What happens if suddenly, a huge portion of the 'longs' in the COMEX dump their positions, leaving only a massive short position concentrated in just a few hands? what if retail guys with only a few to maybe a few dozen contracts, all decide to exit en masse? Does this topple the ponzi? Does it absolutely crash PM prices to the point where there are literally no sellers? Do the shorts have to make good at extremely low prices if someone sticks it out and demands delivery of a half billion dollars worth of silver when it has been smashed below say.....10 bucks?
 
SA, these charts aren't normalized for the long term uptrend. I've seen some that are (Ira's), and they DO show a seasonal bias when that is done, or at least it's much more obvious.

All the longs can't leave a market - someone has to buy what they sell, or they can't sell at any price - either way, someone still is long.
 
There is something that I don't understand about these charts. Why is there a discontinuity from Dec 31 to Jan 1 on every chart?

In other words, it would seem logical that whatever the seasonal average is on Dec 31, the seasonal average for the very next day, on Jan 1, should be at least something close to what it was on Dec 31.

I must be missing something extremely obvious.
 
Because the end the year higher than they started (on average). I believe the Y axis is showing % where they start the year at 100%.
 
Because the end the year higher than they started (on average). I believe the Y axis is showing % where they start the year at 100%.
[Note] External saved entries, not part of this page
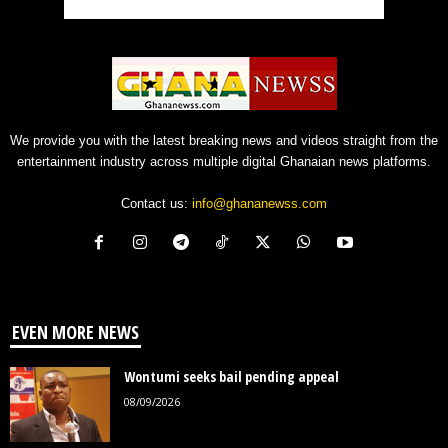
We provide you with the latest breaking news and videos straight from the
entertainment industry across multiple digital Ghanaian news platforms.
Contact us:
info@ghananewss.com
EVEN MORE NEWS
Wontumi seeks bail pending appeal
08/09/2026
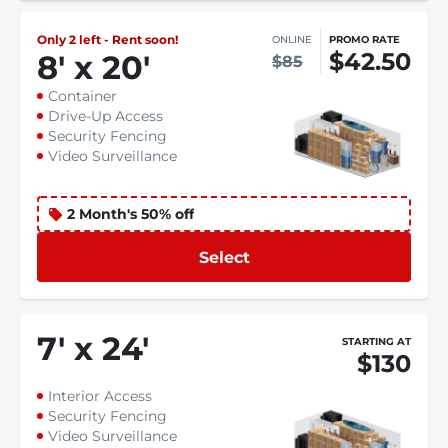
Only 2 left - Rent soon!
ONLINE
PROMO RATE
$42.50
8
'
x 20
'
$85
Container
Drive-Up Access
Security Fencing
Video Surveillance
2 Month's 50% off
Select
7
'
x 24
'
STARTING AT
$130
Interior Access
Security Fencing
Video Surveillance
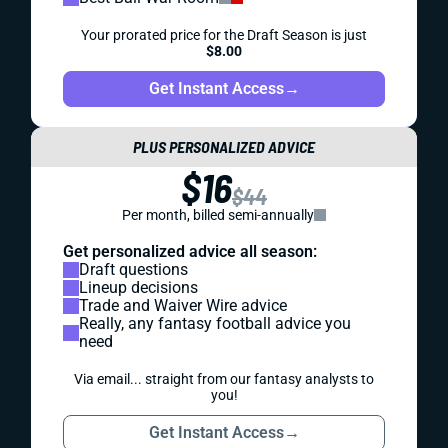
Your prorated price for the Draft Season is just
$8.00
Get Instant Access
→
PLUS PERSONALIZED ADVICE
$16
$44
Per month, billed semi-annually
Get personalized advice all season:
Draft questions
Lineup decisions
Trade and Waiver Wire advice
Really, any fantasy football advice you
need
Via email... straight from our fantasy analysts to
you!
Get Instant Access
→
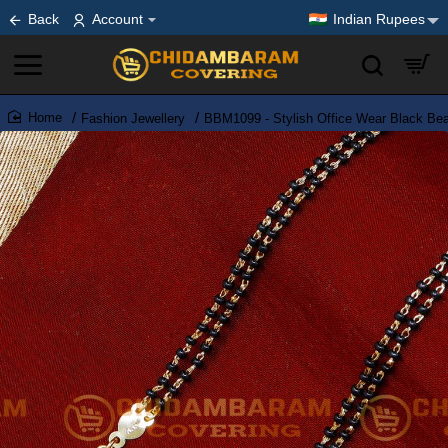
Back
Account
Indian Rupees
Fashion Jewellery
BBM1099 - Stylish Office Wear Black Be
home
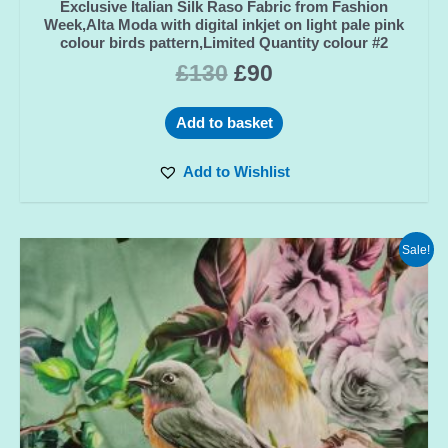
Exclusive Italian Silk Raso Fabric from Fashion
Week,Alta Moda with digital inkjet on light pale pink
colour birds pattern,Limited Quantity colour #2
£
130
£
90
Add to basket
Add to Wishlist
Sale!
Duh, OK I see now, oh so clearly. Thanks PMB.
 
According to Goldcore, July 12th is the best day of the year to buy gold from a seasonal point of view

http://www.zerohedge.com/contribute...t-day-buy-gold-thackrays-2012-investors-guide
 
"Seasonality" is basically based around consumer habits. That impacts dealer purchases and behaviors. It's doesn't hold true 100% of the time because of the "era of deleveraging" we live in but it certainly helps market timing.

When we are in a period of seasonal weakness, I try to wait for the $40+ down days and do a little buying. At the same time, I don't buy when we are have 7+ days up in April/May.